2.-Dice el señor Luis Teixidó de mi reciente libro “Breve Historia de la Armada Invencible” que contrarresta una versión fanática pro-británica con la de un no-historiador fanáticamente pro-español, asegurando que debería exigirse, en trabajo como éste, imparcialidad. Para nada. No puedo estar más en desacuerdo; lo que es exigible a un trabajo de divulgación como éste es OBJETIVIDAD y es lo que se busca de principio a fin, que el autor investigue, estudie el episodio en profundidad, forme criterio y opine, no que se distancie diplomáticamente equidistando de cada uno de los bandos para equipararlos políticamente. Eso no es historia, sólo zarandajas tergiversadoras, florituras y pérdidas de tiempo para el lector, que espera del autor que se moje, no que se distancie a una fatua “línea de confort”. Haciéndolo así, no se incurre en fanatismo: la opinión no es ciega, sino razonada y dispuesta a cambiar si se presentan convincentes argumentos en contra. Esa es la diferencia entre los fanáticos y los que no lo son, señor Teixidó, la capacidad de reconocer que uno se ha equivocado, pero de forma insobornable con la realidad de los hechos. Calificar de fanático a todo el que no es un melifluo abrazafarolas es extremadamente injusto para el autor, desvirtuando una crítica que podía haberse planteado de forma más inteligente.

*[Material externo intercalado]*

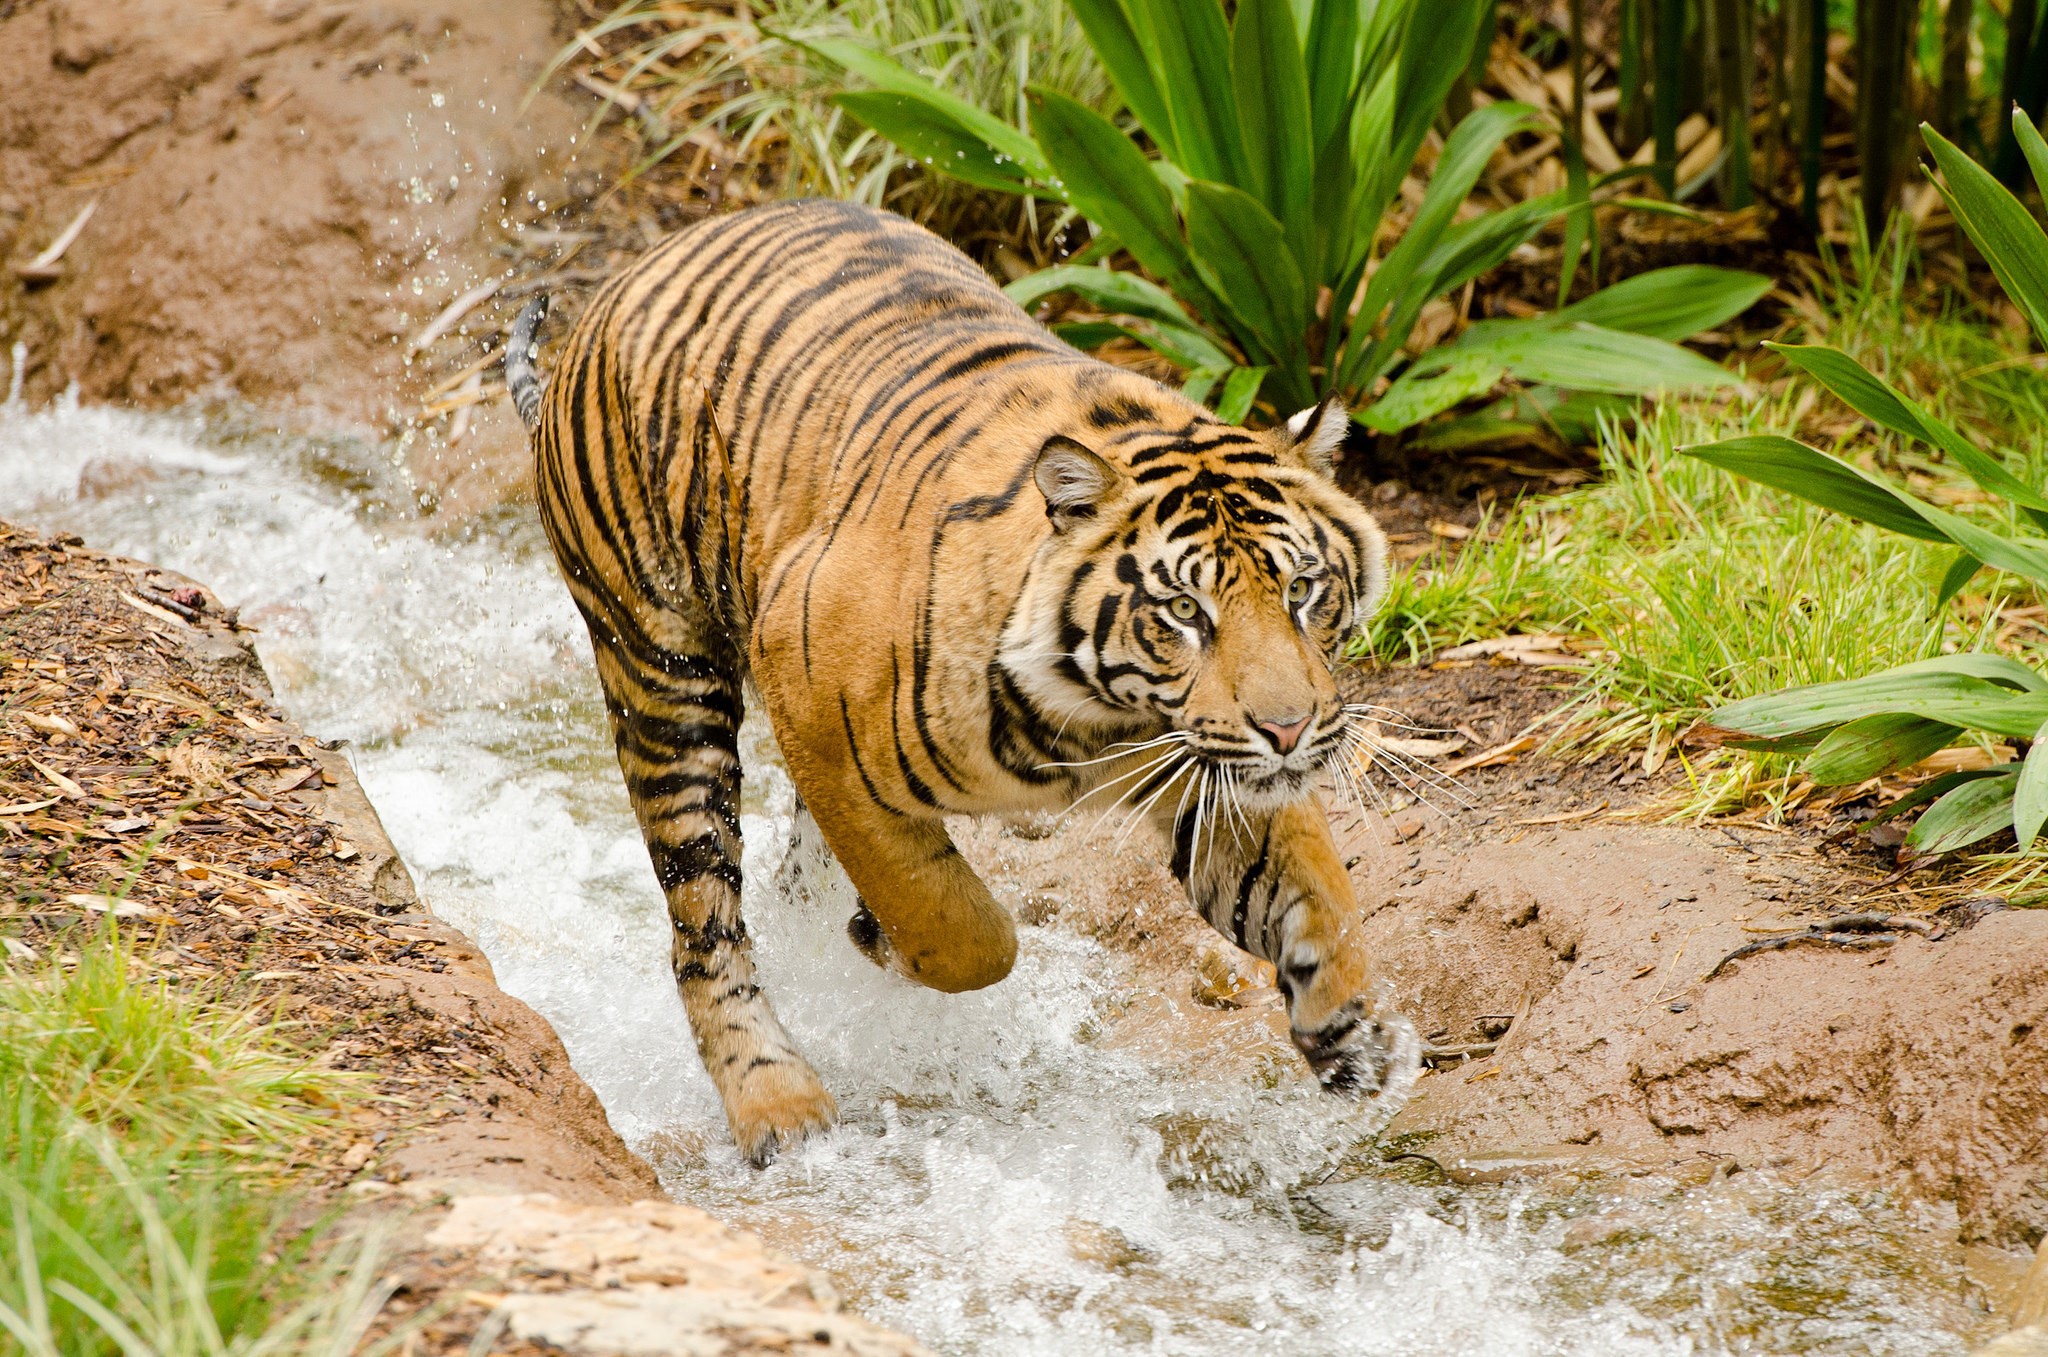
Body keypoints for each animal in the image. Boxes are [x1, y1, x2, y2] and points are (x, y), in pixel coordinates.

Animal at [506, 198, 1409, 1166]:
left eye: (1303, 589)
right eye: (1183, 611)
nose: (1290, 728)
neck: (1106, 714)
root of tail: (618, 289)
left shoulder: (1211, 768)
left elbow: (1319, 896)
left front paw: (1354, 1037)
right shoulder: (811, 697)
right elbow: (959, 926)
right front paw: (887, 938)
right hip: (664, 679)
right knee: (703, 921)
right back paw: (777, 1102)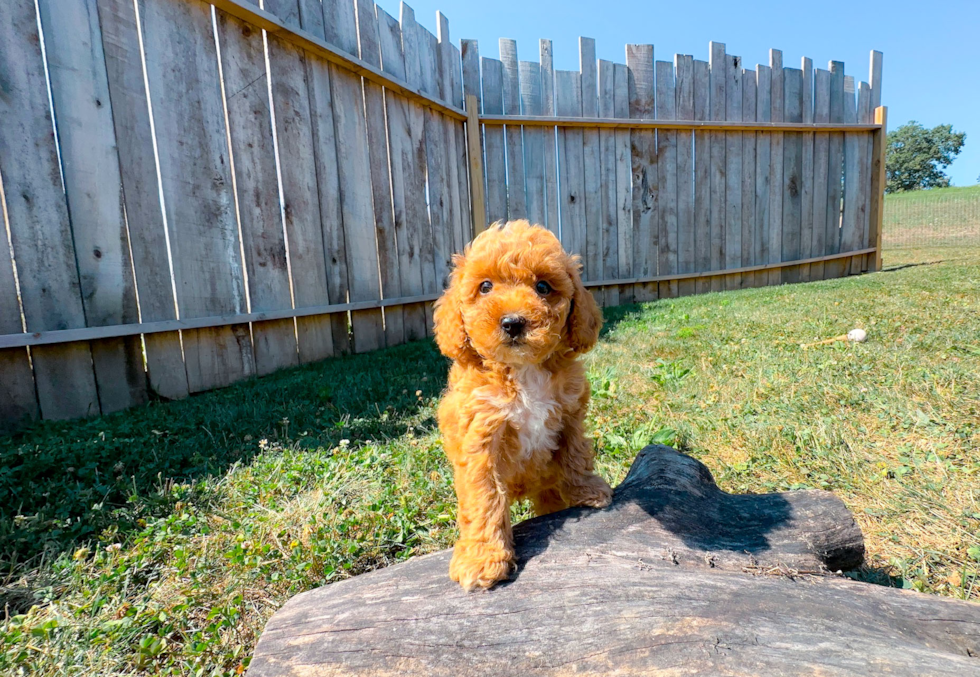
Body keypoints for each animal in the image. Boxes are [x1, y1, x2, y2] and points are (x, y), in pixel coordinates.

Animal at [432, 219, 608, 588]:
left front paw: (586, 490)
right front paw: (482, 559)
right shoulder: (481, 437)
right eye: (485, 287)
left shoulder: (569, 414)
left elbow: (574, 454)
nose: (513, 322)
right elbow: (484, 497)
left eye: (543, 287)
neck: (523, 371)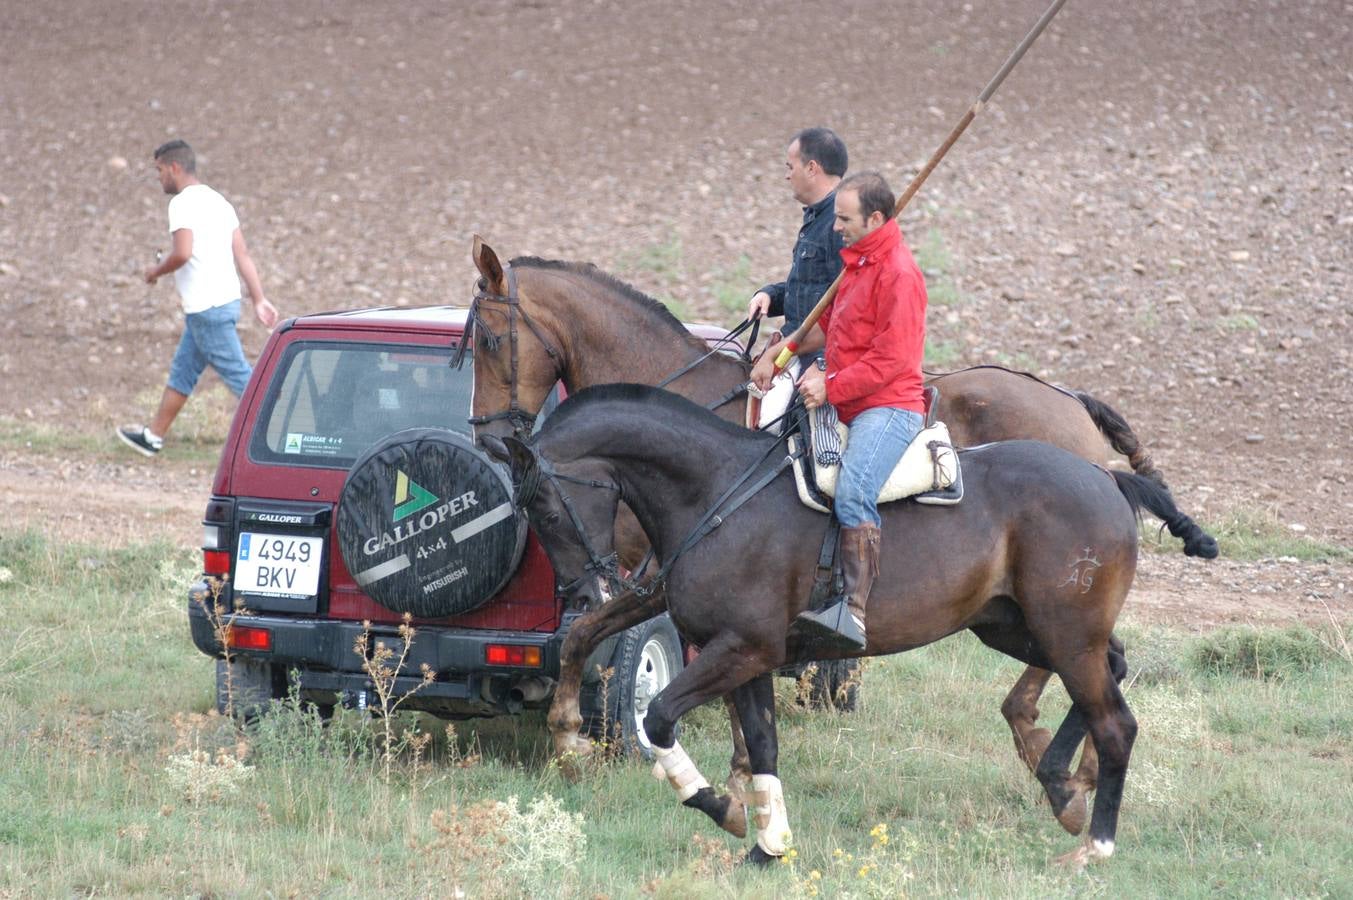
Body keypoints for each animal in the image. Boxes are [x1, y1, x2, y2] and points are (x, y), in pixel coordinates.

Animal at [465, 236, 1217, 795]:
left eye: (489, 342)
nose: (487, 437)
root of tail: (1073, 407)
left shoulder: (645, 572)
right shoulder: (659, 578)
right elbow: (585, 633)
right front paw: (572, 729)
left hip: (1046, 601)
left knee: (1074, 664)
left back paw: (1037, 738)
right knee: (1095, 664)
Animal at [487, 384, 1174, 866]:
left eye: (545, 506)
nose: (582, 589)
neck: (716, 491)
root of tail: (1107, 479)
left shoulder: (742, 648)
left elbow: (657, 717)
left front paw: (720, 805)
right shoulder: (742, 651)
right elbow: (759, 743)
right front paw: (767, 846)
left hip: (1063, 632)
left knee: (1116, 720)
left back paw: (1092, 844)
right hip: (1019, 626)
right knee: (1112, 668)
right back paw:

3.-Por último -no quiero aburrir a nadie- está un tal Audaciosus, que, sin tener nada mejor que hacer, decidió embadurnar con su prosa mi libro “La Armada Desconocida de Jorge Juan” diciendo que “Es una basura”, el escritor “muy malo” -afirma- (lo que no le discuto puesto que es cuestión de gustos), y concluye calificando El Examen Marítimo de Jorge Juan y Santacilia de “libro de matemáticas”, barbaridad por la que no paso y que vendría a ser algo así como decir que la Biblia es un libro porno. La tropelía es de tal calibre, que dificílmente puede tomarse en serio o como crítica lo que parece simple exhabrupto. Para qué contar el trabajo que costó escribir este libro, la confección de tablas de datos que no existen en nuestro país, el repaso del siglo XVIII a nivel naval útil para el lector, o el intento de traducción comprensible de un libro maravilloso. Todo inútil y desalentador. Para mí que el señor “Audaciosus” en realidad se ha equivocado de libro y, en lugar de reconocer la metedura, se revuelve contra el ejemplar y su autor; pero estos poco pueden salvo responderle como un espejo, convirtiéndolo en lo que él acusa. Es lo que tiene querer pasar por crítica calificativos tristemente ofensivos; que, al final, se vuelven contra tí, dando medida de lo que eres. Si no era el libro que quería, devuélvalo y punto; no están hechas las margaritas para todos los posibles consumidores.